#### Source data

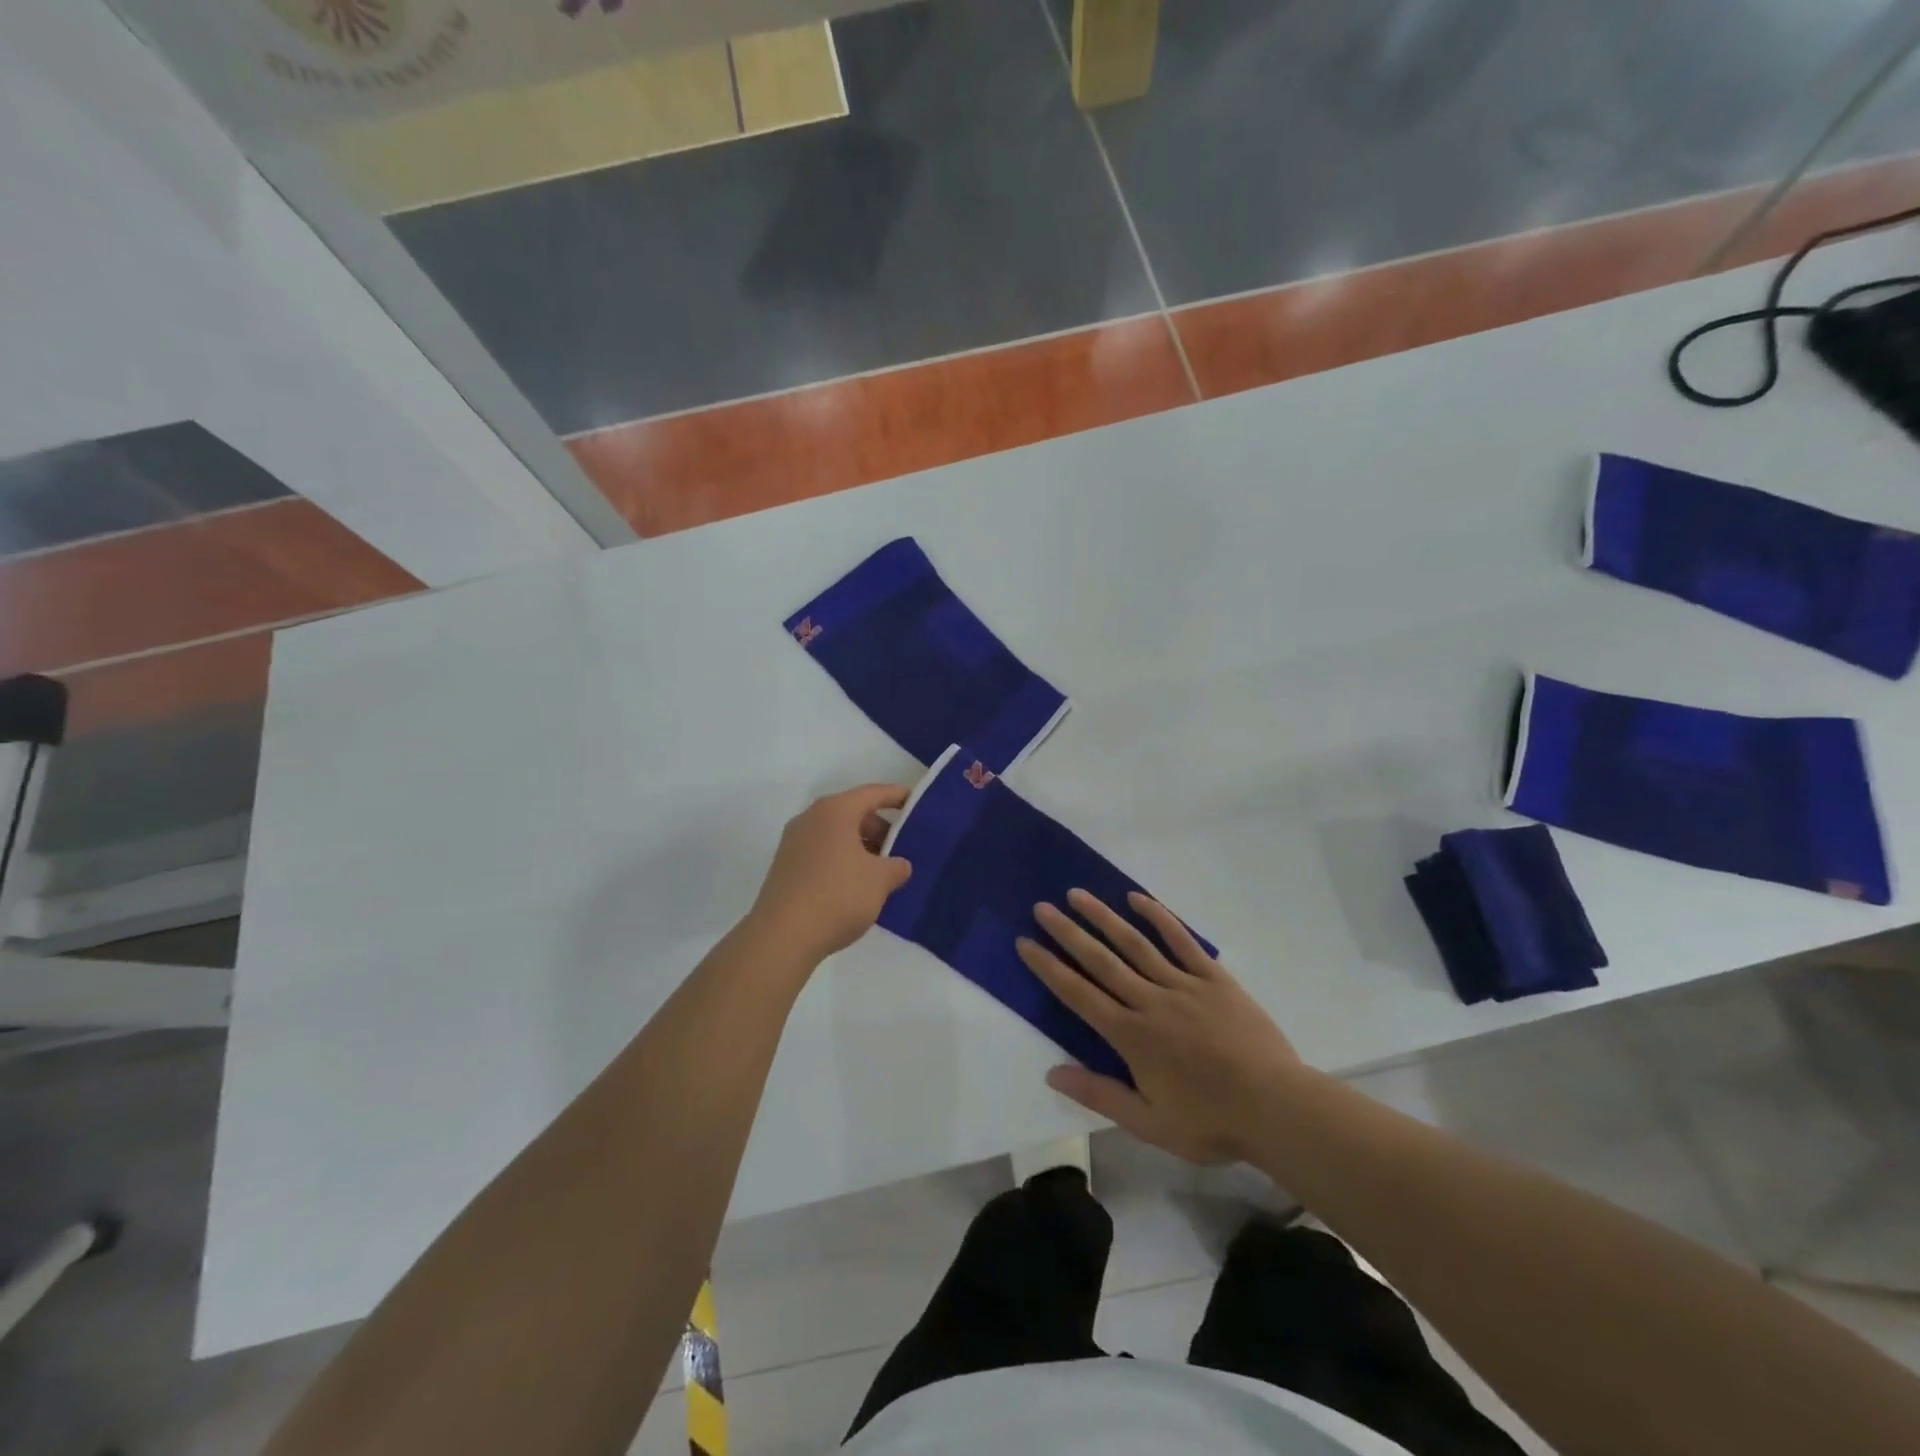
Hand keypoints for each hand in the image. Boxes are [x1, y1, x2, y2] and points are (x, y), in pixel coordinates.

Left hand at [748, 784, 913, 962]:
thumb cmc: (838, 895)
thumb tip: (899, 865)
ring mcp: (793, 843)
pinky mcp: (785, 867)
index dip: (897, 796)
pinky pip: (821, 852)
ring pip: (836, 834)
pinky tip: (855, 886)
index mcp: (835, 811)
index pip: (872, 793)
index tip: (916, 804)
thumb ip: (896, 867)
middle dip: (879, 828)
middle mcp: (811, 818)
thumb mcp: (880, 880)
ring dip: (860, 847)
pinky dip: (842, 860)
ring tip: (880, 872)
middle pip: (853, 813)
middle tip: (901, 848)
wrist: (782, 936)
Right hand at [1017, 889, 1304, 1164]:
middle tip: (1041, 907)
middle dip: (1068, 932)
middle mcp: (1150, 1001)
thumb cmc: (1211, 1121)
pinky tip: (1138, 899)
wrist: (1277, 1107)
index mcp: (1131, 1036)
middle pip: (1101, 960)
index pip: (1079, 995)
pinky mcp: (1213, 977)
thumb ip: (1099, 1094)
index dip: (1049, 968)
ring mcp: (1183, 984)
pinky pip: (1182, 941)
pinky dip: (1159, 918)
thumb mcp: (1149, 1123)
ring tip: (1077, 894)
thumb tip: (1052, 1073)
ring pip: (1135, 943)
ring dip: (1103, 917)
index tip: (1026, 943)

########

** Prompt **
Within the entries, count the lines containing the string "index" and state nothing but the result.

** Task answer **
8